On Sunday, the Palm Springs Art Museum introduced its new Architecture and Design Center, Edwards Harris Pavilion. Its inaugural exhibition commemorates the Class 1 Historic building’s original architect, E. Stewart Williams, offering a visual glimpse into his 50-year career.

The center is housed inside a classic midcentury International style building that Williams, a prominent figure of Desert Modern style, originally designed as a 1961 Sante Fe Federal Savings & Loan.

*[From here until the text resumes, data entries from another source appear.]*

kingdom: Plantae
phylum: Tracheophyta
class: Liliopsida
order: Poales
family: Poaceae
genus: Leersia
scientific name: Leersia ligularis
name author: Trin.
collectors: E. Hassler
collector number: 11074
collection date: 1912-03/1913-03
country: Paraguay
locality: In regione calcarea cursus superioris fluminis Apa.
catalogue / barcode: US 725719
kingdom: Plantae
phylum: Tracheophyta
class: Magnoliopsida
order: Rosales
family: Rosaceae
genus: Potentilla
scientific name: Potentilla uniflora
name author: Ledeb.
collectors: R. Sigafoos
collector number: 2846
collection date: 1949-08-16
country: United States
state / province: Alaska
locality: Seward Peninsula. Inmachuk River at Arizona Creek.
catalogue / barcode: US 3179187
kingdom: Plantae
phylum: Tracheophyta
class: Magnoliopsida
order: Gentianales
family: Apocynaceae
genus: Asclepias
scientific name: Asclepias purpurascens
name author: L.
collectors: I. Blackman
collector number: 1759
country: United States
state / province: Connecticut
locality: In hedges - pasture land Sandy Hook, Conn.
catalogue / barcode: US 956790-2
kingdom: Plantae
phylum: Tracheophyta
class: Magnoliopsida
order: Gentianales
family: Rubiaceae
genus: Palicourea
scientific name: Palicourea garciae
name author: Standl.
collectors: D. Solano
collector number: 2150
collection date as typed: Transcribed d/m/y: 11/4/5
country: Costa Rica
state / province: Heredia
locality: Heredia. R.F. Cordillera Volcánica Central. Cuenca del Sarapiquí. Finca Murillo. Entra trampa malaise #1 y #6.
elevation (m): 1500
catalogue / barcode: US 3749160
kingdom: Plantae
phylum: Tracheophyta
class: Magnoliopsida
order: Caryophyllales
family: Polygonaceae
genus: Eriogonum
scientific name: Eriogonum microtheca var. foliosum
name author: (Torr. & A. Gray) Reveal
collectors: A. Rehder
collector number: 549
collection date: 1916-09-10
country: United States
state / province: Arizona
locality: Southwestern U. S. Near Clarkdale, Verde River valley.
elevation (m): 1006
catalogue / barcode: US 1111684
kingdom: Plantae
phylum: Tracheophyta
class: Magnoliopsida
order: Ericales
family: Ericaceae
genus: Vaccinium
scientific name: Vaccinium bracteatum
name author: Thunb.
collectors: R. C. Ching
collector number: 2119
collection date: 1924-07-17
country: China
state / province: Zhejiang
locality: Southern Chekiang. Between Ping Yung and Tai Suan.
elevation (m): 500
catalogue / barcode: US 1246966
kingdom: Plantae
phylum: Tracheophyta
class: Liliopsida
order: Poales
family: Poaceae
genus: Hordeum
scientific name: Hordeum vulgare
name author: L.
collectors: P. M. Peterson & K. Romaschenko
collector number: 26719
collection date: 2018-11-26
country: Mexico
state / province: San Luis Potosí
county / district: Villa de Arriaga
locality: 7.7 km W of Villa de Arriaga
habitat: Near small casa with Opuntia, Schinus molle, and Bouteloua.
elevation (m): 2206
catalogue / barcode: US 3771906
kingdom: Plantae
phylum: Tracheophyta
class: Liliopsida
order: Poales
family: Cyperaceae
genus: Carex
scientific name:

Los Angeles-based firm Marmol Radziner restored the 13,000-square-foot modernist structure, which stands elevated above street level in glass and steel. Floor-to-ceiling windows that look over the cityscape and the San Jacinto Mountains frame its glass pavilion. Marmol Radziner based redevelopment designs on old black-and-white photographs of the building and Williams’s original drawings.The building’s main level features a gallery space for architecture and design exhibitions and curatorial offices. The lower level of the building serves as a study center and meeting space.

“Palm Springs has the world’s greatest concentration per capita of midcentury modern architecture, and so it is a natural fit for the Palm Springs Art Museum to increase its commitment to architecture and design through exhibitions, educational programs, and research,” said Steven A. Nash, executive director of the museum, in a press release issued by Resnicow Schroeder Associates.